Recorded data
--

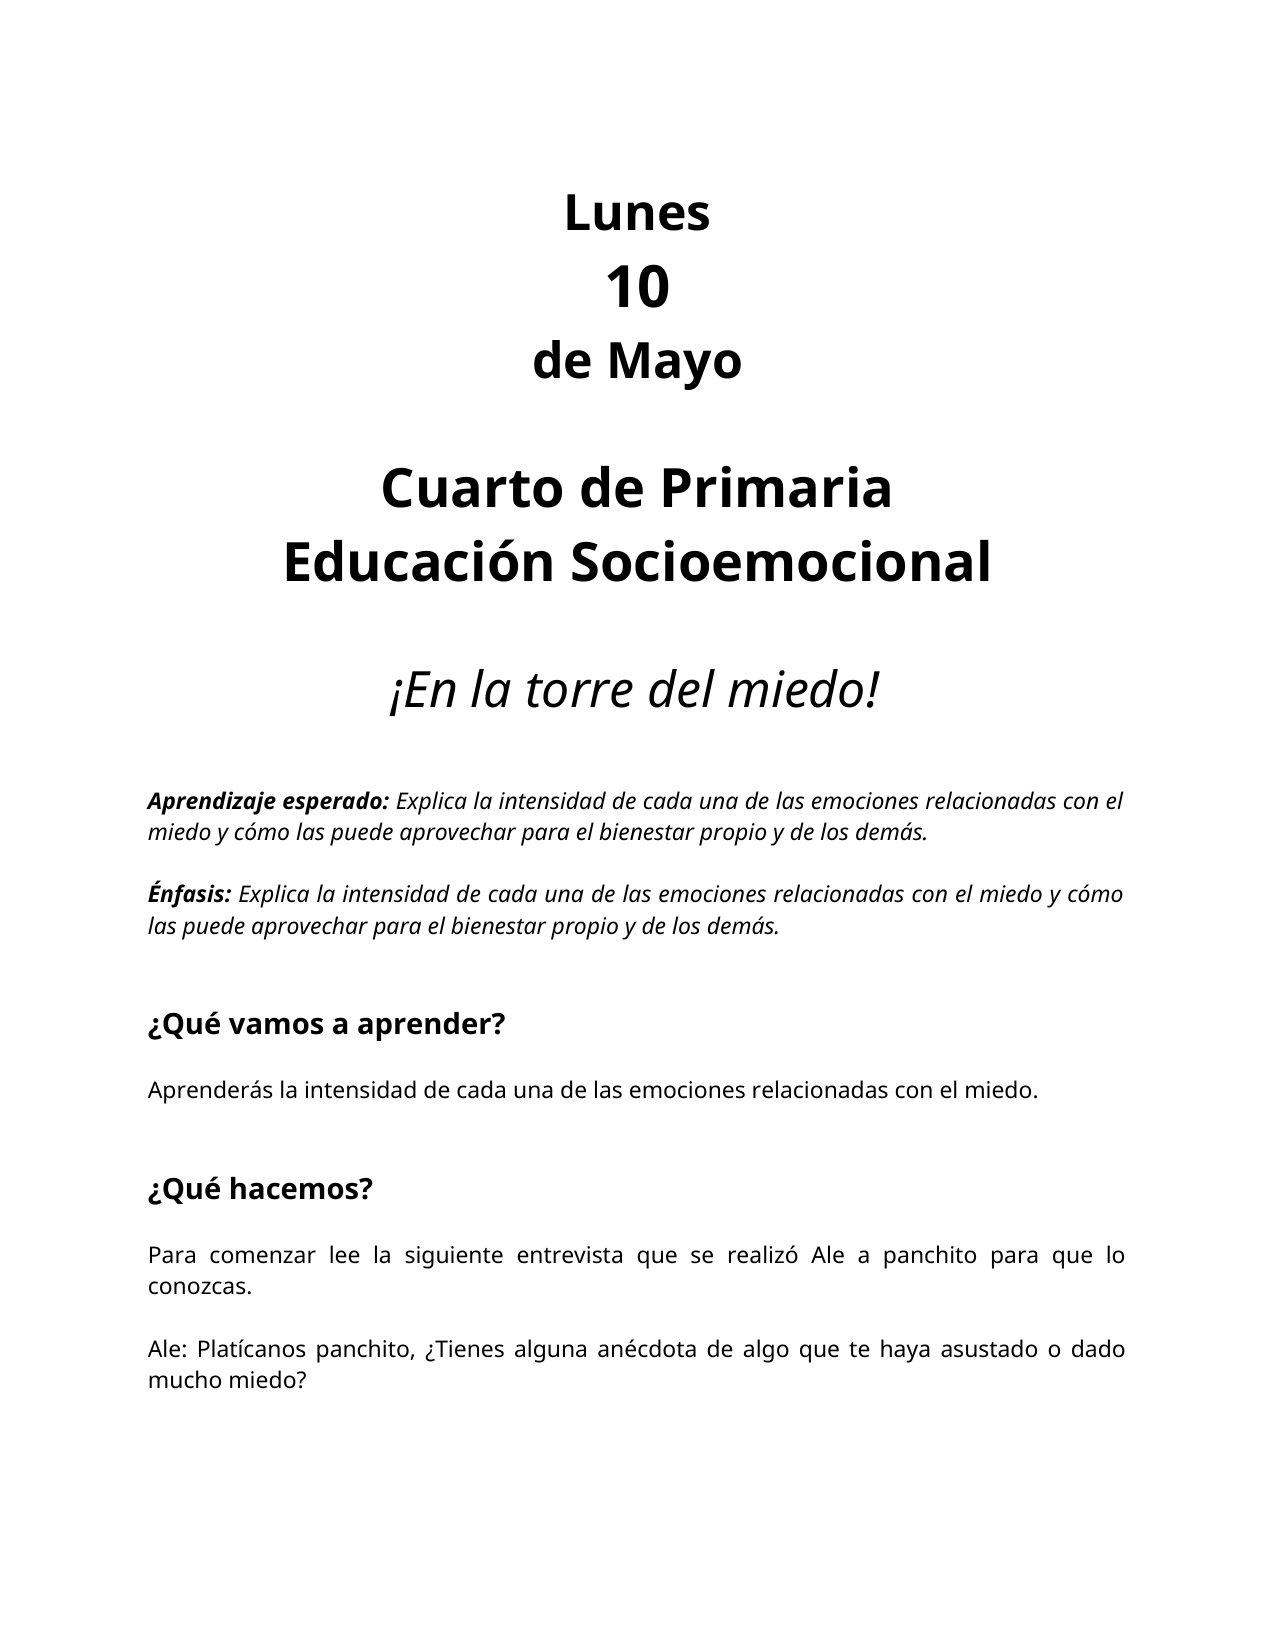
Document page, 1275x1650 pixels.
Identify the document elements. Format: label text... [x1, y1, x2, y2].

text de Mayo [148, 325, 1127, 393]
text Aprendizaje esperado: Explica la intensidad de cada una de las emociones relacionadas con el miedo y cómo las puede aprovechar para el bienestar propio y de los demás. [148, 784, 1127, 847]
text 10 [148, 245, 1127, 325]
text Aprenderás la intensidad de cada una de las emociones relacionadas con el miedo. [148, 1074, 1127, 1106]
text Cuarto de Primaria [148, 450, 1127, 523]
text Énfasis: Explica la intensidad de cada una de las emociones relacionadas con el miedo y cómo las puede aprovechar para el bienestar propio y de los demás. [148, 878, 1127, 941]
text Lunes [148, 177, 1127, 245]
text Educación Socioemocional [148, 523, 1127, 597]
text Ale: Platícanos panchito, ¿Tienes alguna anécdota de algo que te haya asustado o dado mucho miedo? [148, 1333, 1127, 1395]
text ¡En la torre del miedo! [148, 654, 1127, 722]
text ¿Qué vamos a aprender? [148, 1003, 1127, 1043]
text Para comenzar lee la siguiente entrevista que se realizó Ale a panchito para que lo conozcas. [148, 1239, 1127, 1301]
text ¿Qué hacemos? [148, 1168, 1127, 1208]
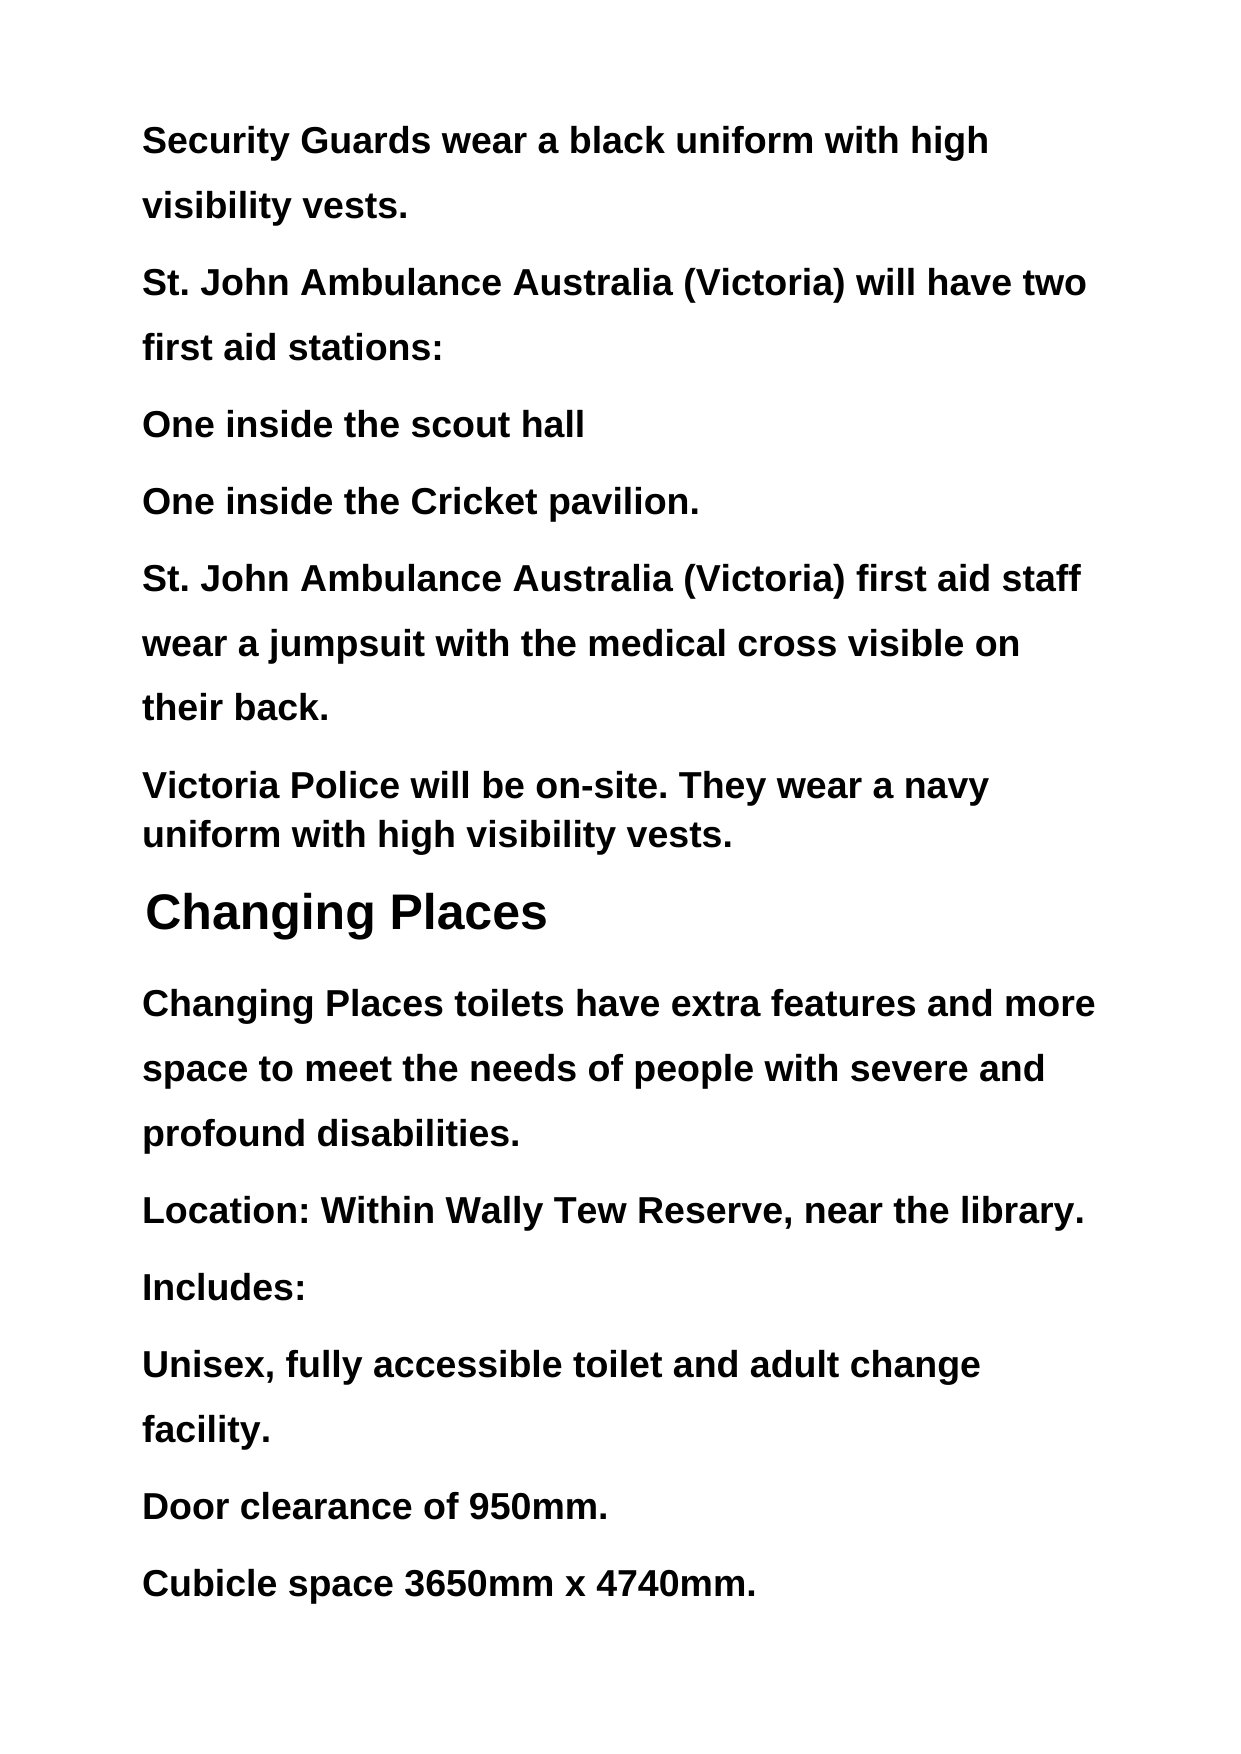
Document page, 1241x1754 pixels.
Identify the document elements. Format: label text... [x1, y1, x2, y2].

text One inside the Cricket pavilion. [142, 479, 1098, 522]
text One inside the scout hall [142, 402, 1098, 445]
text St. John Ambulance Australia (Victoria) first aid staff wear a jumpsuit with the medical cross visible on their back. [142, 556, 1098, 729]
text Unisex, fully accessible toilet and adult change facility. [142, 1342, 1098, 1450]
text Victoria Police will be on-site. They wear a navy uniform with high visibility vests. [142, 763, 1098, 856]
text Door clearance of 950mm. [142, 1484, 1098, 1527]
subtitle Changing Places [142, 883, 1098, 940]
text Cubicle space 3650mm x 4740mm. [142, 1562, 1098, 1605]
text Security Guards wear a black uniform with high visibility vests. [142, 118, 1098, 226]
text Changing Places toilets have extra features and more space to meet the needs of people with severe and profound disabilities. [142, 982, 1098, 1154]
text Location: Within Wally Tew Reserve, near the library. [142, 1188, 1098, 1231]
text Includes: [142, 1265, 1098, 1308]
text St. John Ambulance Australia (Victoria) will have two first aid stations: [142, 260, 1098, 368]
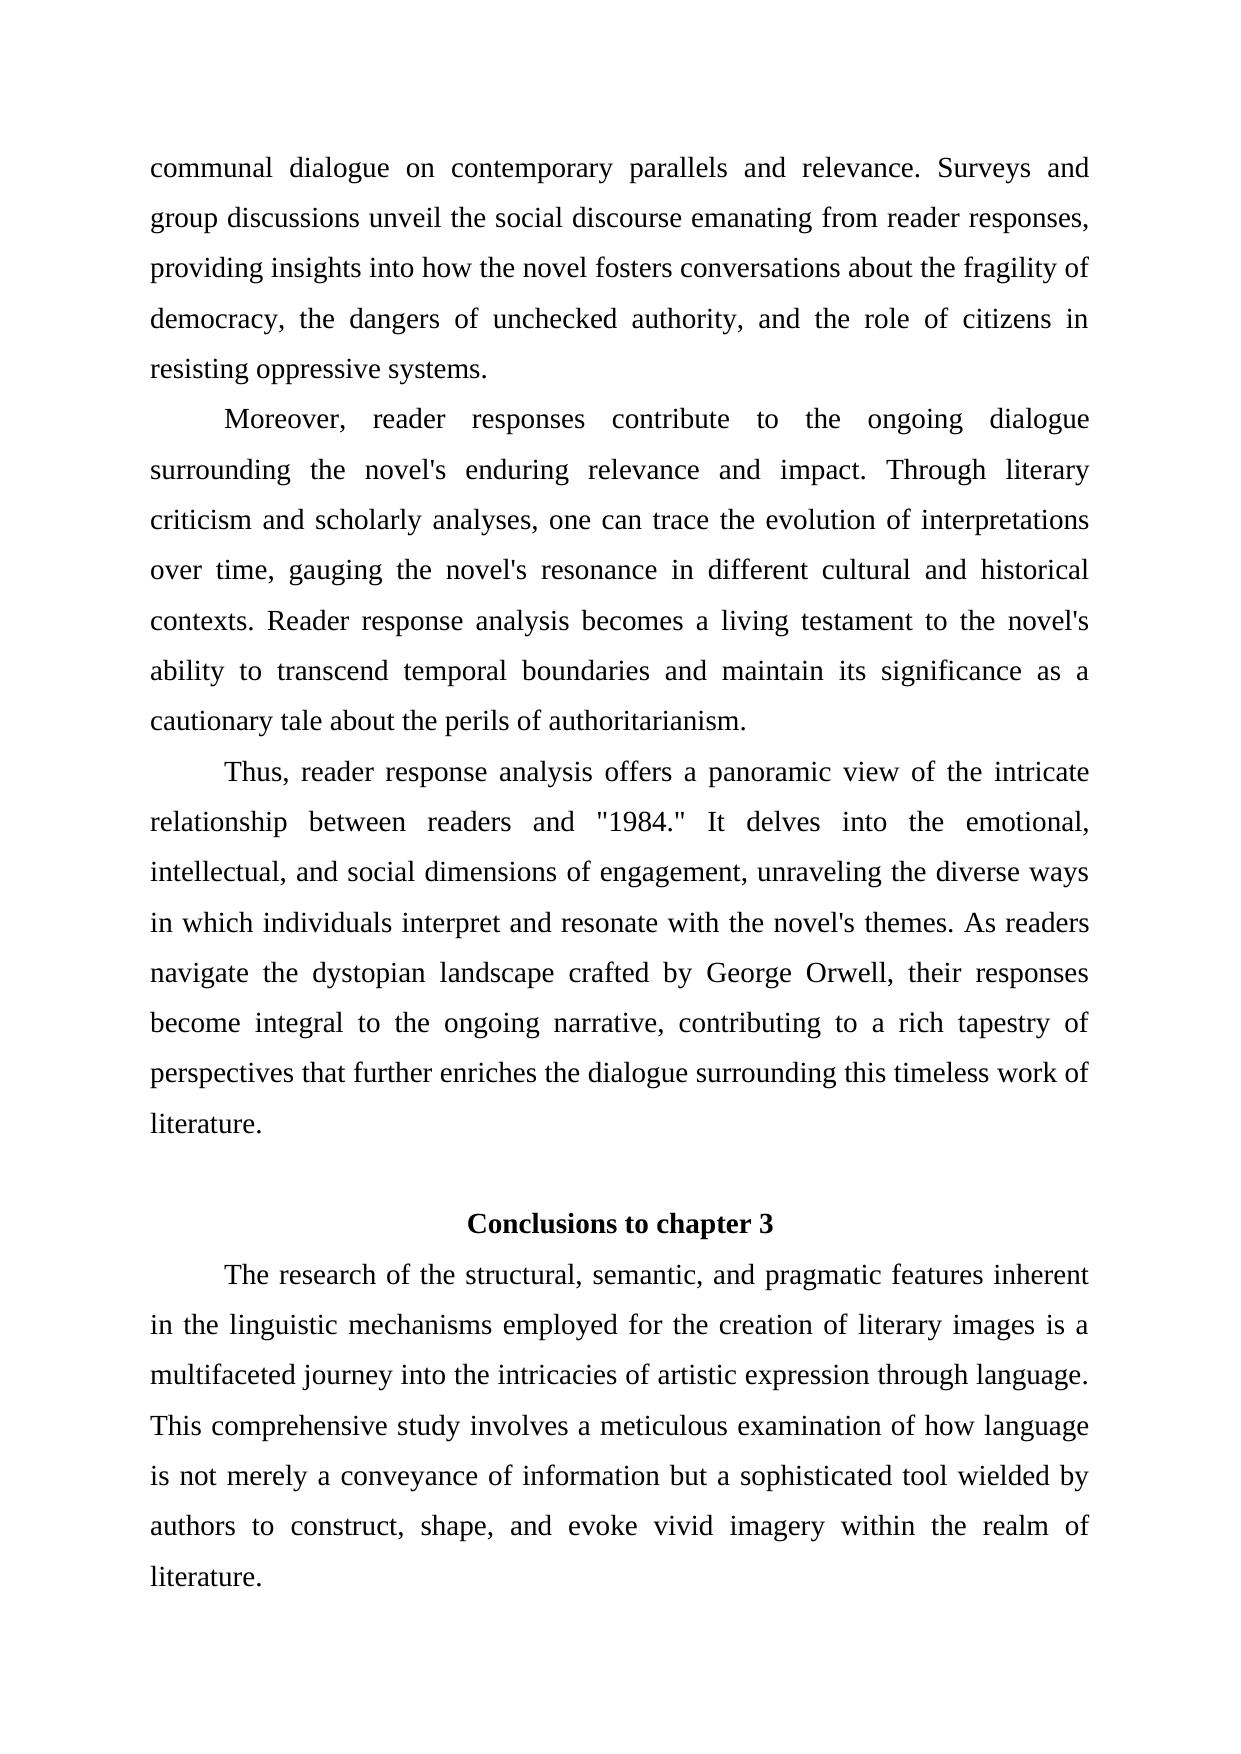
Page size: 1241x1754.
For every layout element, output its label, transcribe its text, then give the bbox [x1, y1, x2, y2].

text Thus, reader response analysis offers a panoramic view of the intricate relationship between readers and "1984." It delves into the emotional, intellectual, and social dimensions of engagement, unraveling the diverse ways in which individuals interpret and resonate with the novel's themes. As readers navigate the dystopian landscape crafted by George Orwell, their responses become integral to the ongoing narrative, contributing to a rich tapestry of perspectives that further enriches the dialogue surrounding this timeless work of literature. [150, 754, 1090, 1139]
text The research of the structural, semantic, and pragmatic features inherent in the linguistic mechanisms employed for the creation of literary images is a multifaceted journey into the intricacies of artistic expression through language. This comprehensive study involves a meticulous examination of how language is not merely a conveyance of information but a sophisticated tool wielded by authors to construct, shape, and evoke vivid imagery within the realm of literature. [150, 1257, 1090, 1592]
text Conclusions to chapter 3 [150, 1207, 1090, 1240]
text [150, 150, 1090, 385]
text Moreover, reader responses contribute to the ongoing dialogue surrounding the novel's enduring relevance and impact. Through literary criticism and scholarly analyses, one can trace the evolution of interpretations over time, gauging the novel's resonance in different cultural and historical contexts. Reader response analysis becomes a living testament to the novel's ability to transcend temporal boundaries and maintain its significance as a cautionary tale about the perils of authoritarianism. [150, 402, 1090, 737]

--

* _TASK STATEMENT_
Would you give the records again exactly, dropping the pictures?

* _PROBLEM SOLUTION_
Document page, 1275x1650 pixels.
Identify the document elements. Format: label text... [x1, y1, x2, y2].

text de Mayo [148, 325, 1127, 393]
text Aprendizaje esperado: Explica la intensidad de cada una de las emociones relacionadas con el miedo y cómo las puede aprovechar para el bienestar propio y de los demás. [148, 784, 1127, 847]
text 10 [148, 245, 1127, 325]
text Aprenderás la intensidad de cada una de las emociones relacionadas con el miedo. [148, 1074, 1127, 1106]
text Cuarto de Primaria [148, 450, 1127, 523]
text Énfasis: Explica la intensidad de cada una de las emociones relacionadas con el miedo y cómo las puede aprovechar para el bienestar propio y de los demás. [148, 878, 1127, 941]
text Lunes [148, 177, 1127, 245]
text Educación Socioemocional [148, 523, 1127, 597]
text Ale: Platícanos panchito, ¿Tienes alguna anécdota de algo que te haya asustado o dado mucho miedo? [148, 1333, 1127, 1395]
text ¡En la torre del miedo! [148, 654, 1127, 722]
text ¿Qué vamos a aprender? [148, 1003, 1127, 1043]
text Para comenzar lee la siguiente entrevista que se realizó Ale a panchito para que lo conozcas. [148, 1239, 1127, 1301]
text ¿Qué hacemos? [148, 1168, 1127, 1208]
Document page, 1241x1754 pixels.
Identify the document elements. Format: label text... [x1, y1, x2, y2].

text One inside the Cricket pavilion. [142, 479, 1098, 522]
text One inside the scout hall [142, 402, 1098, 445]
text St. John Ambulance Australia (Victoria) first aid staff wear a jumpsuit with the medical cross visible on their back. [142, 556, 1098, 729]
text Unisex, fully accessible toilet and adult change facility. [142, 1342, 1098, 1450]
text Victoria Police will be on-site. They wear a navy uniform with high visibility vests. [142, 763, 1098, 856]
text Door clearance of 950mm. [142, 1484, 1098, 1527]
subtitle Changing Places [142, 883, 1098, 940]
text Cubicle space 3650mm x 4740mm. [142, 1562, 1098, 1605]
text Security Guards wear a black uniform with high visibility vests. [142, 118, 1098, 226]
text Changing Places toilets have extra features and more space to meet the needs of people with severe and profound disabilities. [142, 982, 1098, 1154]
text Location: Within Wally Tew Reserve, near the library. [142, 1188, 1098, 1231]
text Includes: [142, 1265, 1098, 1308]
text St. John Ambulance Australia (Victoria) will have two first aid stations: [142, 260, 1098, 368]
Page size: 1241x1754.
For every layout element, output its label, transcribe its text, then give the bbox [x1, y1, x2, y2].

text Thus, reader response analysis offers a panoramic view of the intricate relationship between readers and "1984." It delves into the emotional, intellectual, and social dimensions of engagement, unraveling the diverse ways in which individuals interpret and resonate with the novel's themes. As readers navigate the dystopian landscape crafted by George Orwell, their responses become integral to the ongoing narrative, contributing to a rich tapestry of perspectives that further enriches the dialogue surrounding this timeless work of literature. [150, 754, 1090, 1139]
text The research of the structural, semantic, and pragmatic features inherent in the linguistic mechanisms employed for the creation of literary images is a multifaceted journey into the intricacies of artistic expression through language. This comprehensive study involves a meticulous examination of how language is not merely a conveyance of information but a sophisticated tool wielded by authors to construct, shape, and evoke vivid imagery within the realm of literature. [150, 1257, 1090, 1592]
text Conclusions to chapter 3 [150, 1207, 1090, 1240]
text [150, 150, 1090, 385]
text Moreover, reader responses contribute to the ongoing dialogue surrounding the novel's enduring relevance and impact. Through literary criticism and scholarly analyses, one can trace the evolution of interpretations over time, gauging the novel's resonance in different cultural and historical contexts. Reader response analysis becomes a living testament to the novel's ability to transcend temporal boundaries and maintain its significance as a cautionary tale about the perils of authoritarianism. [150, 402, 1090, 737]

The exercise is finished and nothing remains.